He sold his business to a competitor for $8 million, and when the 2008 mortgage meltdown occurred, he bought it back for $2 million (that is not a typo).  Since he kept the rights to his company’s name when he sold it, he hung his shingle with a very familiar and trusted brand, and he’s since rebuilt the company to twice what he originally sold it for.

That’s a success story.

So, let’s translate his success to scaling your business.

First, you need to look at your products and services from a profitability standpoint.  I know you like selling Widget A, but you make a lot more money selling Widget B.  This is an important first step in the process, since you want to scale with the right mix of products and/or services.

Second, there’s power in “less is more.” Simple businesses offer less products and services that they sell to a lot of customers, versus a large number of products and services sold to a few customers.  Remember my friend’s statement, “Focus on the one thing?”  Buyers want to buy businesses that they can easily wrap their heads around, and they know that if you sell too much, you’re stretching your working capital and your team.  It causes problems and is hard to sustain, let alone scale.

Once you’ve got a good idea of profitable product and service you’d like to scale your business with, you’re not done.  You need to think about each product and service this way:

  • Teachable: Is the design, sale and delivery of the product or service teachable to your employees?  Some are very complex and need a lot of knowledge and experience, where others you can teach low-level employees how to build, design, sell and deliver easily.
  • Repeatable: Is what you’re selling repeatable, meaning that it requires little to no customization to sell?

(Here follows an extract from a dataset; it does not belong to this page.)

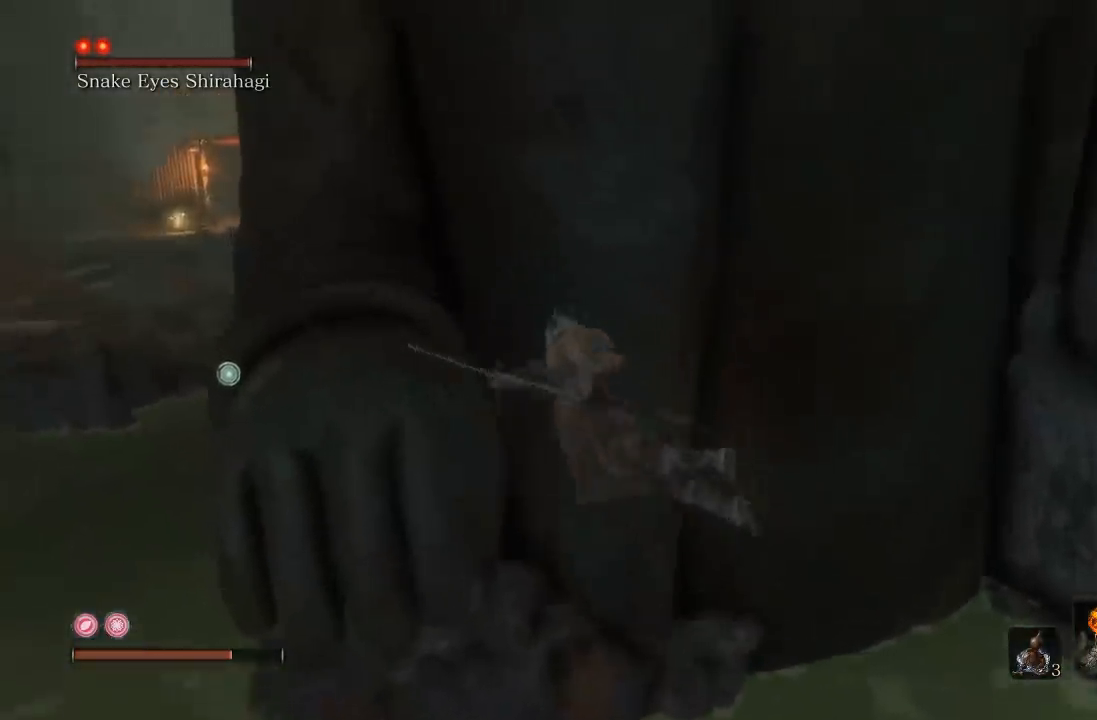
{"buttons": [], "left_stick": "up-left", "right_stick": "center", "button_events": []}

This is really important, because if you customize your solutions to every customer’s need, it will be really hard to scale.  And it will need a lot of experts to manage the product and service suite.
  • Relevant: And finally, does the product and/or service resonate with your customers? Does it meet their needs and wants? Do they want to repurchase from you and refer what you’re selling to their friends, family and colleagues?  This is critical – it doesn’t matter if what you’d like to scale with meets all the other criteria.  If your customers don’t care, then you need to reconsider things.

When you’ve come up with the products and/or services you’re going to scale your business with, you need to document all the processes that interact with your products and services.  That way, you can teach your employees how to answer customer calls, order materials, design/build the product, sell the product or service, delivery the product or service, ship the product, handle customer calls, do the accounting, etc., etc.

Good luck scaling your business – it’s fun, innovative and exciting. And it of course helps you maximize your downstream profits and the value of your company.